[Set problem]
Edit the material below by changing every "scientific name" to "binomial name" and leaving all other text as it is.

Stored records:
▼

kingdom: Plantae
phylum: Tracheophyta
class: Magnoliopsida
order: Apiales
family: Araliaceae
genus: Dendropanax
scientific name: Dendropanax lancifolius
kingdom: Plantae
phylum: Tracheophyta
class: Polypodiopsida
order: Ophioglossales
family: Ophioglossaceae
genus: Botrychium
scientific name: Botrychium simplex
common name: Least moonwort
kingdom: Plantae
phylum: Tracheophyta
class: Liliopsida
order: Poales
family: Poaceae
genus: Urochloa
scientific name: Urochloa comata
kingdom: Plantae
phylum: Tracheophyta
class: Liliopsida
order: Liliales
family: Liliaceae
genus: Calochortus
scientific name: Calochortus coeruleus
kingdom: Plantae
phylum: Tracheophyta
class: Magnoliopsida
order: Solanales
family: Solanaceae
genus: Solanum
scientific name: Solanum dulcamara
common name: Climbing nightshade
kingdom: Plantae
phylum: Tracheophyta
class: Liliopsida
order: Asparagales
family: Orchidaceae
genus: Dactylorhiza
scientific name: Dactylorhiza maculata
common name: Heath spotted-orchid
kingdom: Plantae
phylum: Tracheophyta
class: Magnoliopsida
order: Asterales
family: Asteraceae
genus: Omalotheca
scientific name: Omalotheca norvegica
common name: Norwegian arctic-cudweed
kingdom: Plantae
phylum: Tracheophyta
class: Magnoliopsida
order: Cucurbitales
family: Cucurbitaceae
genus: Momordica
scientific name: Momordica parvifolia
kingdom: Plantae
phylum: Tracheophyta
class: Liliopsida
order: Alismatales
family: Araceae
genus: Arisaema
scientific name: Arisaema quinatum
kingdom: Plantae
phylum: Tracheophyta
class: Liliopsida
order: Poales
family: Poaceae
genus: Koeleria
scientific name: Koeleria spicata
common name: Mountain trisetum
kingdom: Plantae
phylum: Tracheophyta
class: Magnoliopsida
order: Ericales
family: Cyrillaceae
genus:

▲

[Problem solution]
kingdom: Plantae
phylum: Tracheophyta
class: Magnoliopsida
order: Apiales
family: Araliaceae
genus: Dendropanax
binomial name: Dendropanax lancifolius
kingdom: Plantae
phylum: Tracheophyta
class: Polypodiopsida
order: Ophioglossales
family: Ophioglossaceae
genus: Botrychium
binomial name: Botrychium simplex
common name: Least moonwort
kingdom: Plantae
phylum: Tracheophyta
class: Liliopsida
order: Poales
family: Poaceae
genus: Urochloa
binomial name: Urochloa comata
kingdom: Plantae
phylum: Tracheophyta
class: Liliopsida
order: Liliales
family: Liliaceae
genus: Calochortus
binomial name: Calochortus coeruleus
kingdom: Plantae
phylum: Tracheophyta
class: Magnoliopsida
order: Solanales
family: Solanaceae
genus: Solanum
binomial name: Solanum dulcamara
common name: Climbing nightshade
kingdom: Plantae
phylum: Tracheophyta
class: Liliopsida
order: Asparagales
family: Orchidaceae
genus: Dactylorhiza
binomial name: Dactylorhiza maculata
common name: Heath spotted-orchid
kingdom: Plantae
phylum: Tracheophyta
class: Magnoliopsida
order: Asterales
family: Asteraceae
genus: Omalotheca
binomial name: Omalotheca norvegica
common name: Norwegian arctic-cudweed
kingdom: Plantae
phylum: Tracheophyta
class: Magnoliopsida
order: Cucurbitales
family: Cucurbitaceae
genus: Momordica
binomial name: Momordica parvifolia
kingdom: Plantae
phylum: Tracheophyta
class: Liliopsida
order: Alismatales
family: Araceae
genus: Arisaema
binomial name: Arisaema quinatum
kingdom: Plantae
phylum: Tracheophyta
class: Liliopsida
order: Poales
family: Poaceae
genus: Koeleria
binomial name: Koeleria spicata
common name: Mountain trisetum
kingdom: Plantae
phylum: Tracheophyta
class: Magnoliopsida
order: Ericales
family: Cyrillaceae
genus:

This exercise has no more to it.